The figure above summarises the pathogenesis of CPM. Under normal circumstances, the balance of fluid distribution between the intracellular fluid of myelin producing cells in the CNS and the extracellular fluid is regulated by the opposing osmotic pressures of Na+ in the ECF and intracellular fluid (ICF) K+. B. The acute development of a low ECF Na+ concentration (hyponatremia) results in a fall in ECF osmotic pressure and a shift of water (blue arrow) from the ECF to the ICF (cellular oedema). This cellular oedema may result in CNS symptoms. C. However, with time (>48 hours) the cells can extrude osmotically active substances ‘osmolytes’ (red) into their surroundings returning the osmotic pressure differential surrounding the cell to normal and normalising fluid distribution between the two compartments. D. However, medically normalising the serum Na+ when this compensated situation has stabilised, results in a supranormal osmotic pressure surrounding the cell with flow of water from the intra to extracellular fluid compartment (blue arrow). The resultant cellular dehydration is poorly tolerated in the pons with destruction of vital cells.

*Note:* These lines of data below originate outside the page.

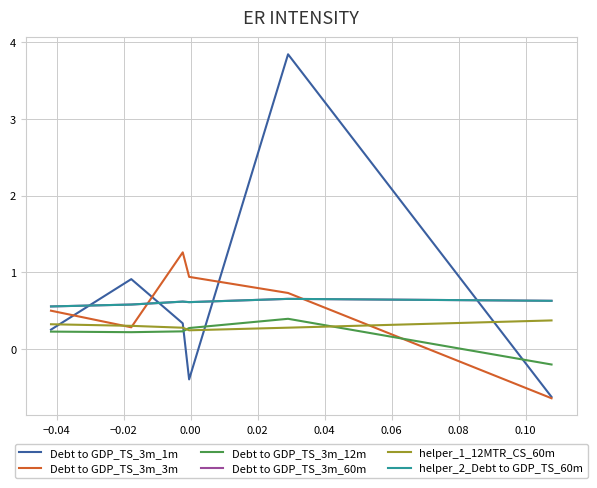

How many categories are shown in the chart?

6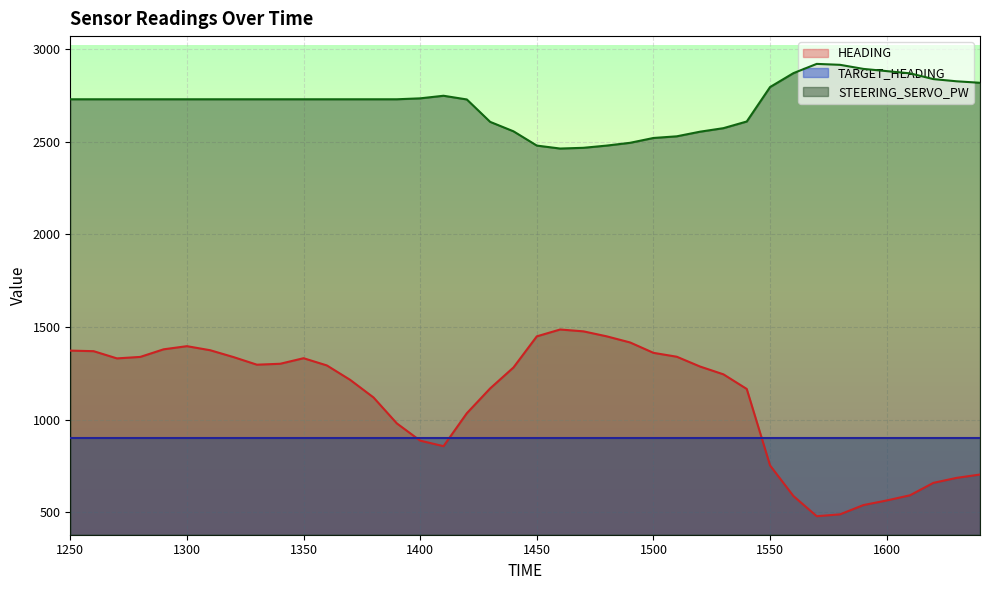

What is the value of the HEADING point at the 18th from the left?

1035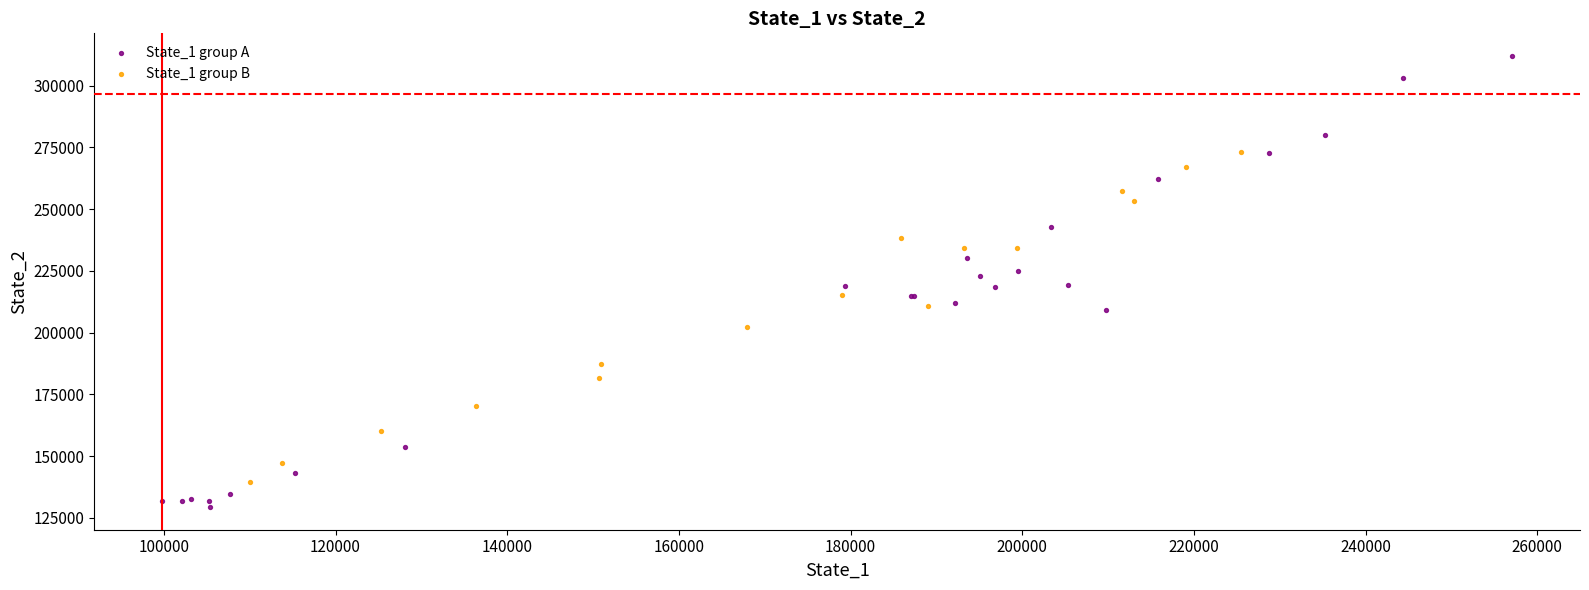

Which series reaches the maximum Y coordinate?

State_1 group A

Compensation will not have taken place within the first 48 hours of the development of hyponatremia. Therefore, correction of hyponatremia in the acute setting is unlikely to trigger CPM. This is why you will hear much talk about the importance of distinguishing acute (<48 hours old) and chronic hyponatremia (present > 48 hours) in terms of planning management.

A few comments on managing hyponatremia

This is an academic discussion for medical students, no guidance regarding the need to, or method of, treating patients with hyponatremia is intended here.


 ‘The road to Hell is paved with good intentions’

Saint Bernard of Clairvaux (c1150)

Hyponatremia may be associated with cerebral dysfunction which may endanger the patient. Hyponatremia may be classified biochemically as mild (130 – 135 mmol/l), moderate (125 – 129 mmol/l) or profound (<125 mmol/l). If a patient’s symptoms are related to hyponatremia, these symptoms may be classified as moderate  (nausea, confusion, headache) or severe (vomiting, somnolence, seizures, coma). In general, the larger the fall in serum sodium the more marked the CNS effects.

These finding are crucially affected by the rate at which the hyponatremia has developed. If the hyponatremia develops acutely the effects on brain function may be marked. If the hyponatremia has developed over a period of days or weeks the compensatory mechanisms discussed in this case may minimise the effects on CNS function.

It is rarely necessary to treat hyponatremia directly and the decision to do so must be made by a senior doctor. Most cases of hyponatremia will correct with treatment of the underlying cause.

Hypertonic saline

In a situation where hyponatremia is responsible for severe CNS symptoms (low GCS, seizures etc), the hand of a senior doctor may be forced. Direct treatment of the hyponatremia with hypertonic saline may be required. A change to practice in Europe is likely to follow the publication of a set of guidelines by a group of European medical organisations from relevant specialities. Perhaps the most useful suggestion in this paper is that when faced with absolutely no choice but to correct a low serum sodium because of severe symptoms related to the hyponatremia, we can use an IV infusion of 150 ml 3% hypertonic saline administered over 20 minutes. While repeating the infusion, the serum sodium is rechecked at the 20 minute time point, aiming for a rise in concentration of 5 mmol/l. The rise in serum sodium should be limited to 10 mmol/l in the first 24 hours and an additional 8 mmol/l every 24 hours thereafter. This is irrespective of the patients weight or the chronicity of the hyponatremic state. Using a simple standard infusion avoids the need for mathematical equations previously used to calculate the volume of hypertonic infusate. These equations put people off as there is a risk of miscalculation, a need to estimate the patients weight and a lack of general agreement as to which equation is best. I am not aware of any transatlantic guidelines and you should learn what is considered appropriate in your part of the world.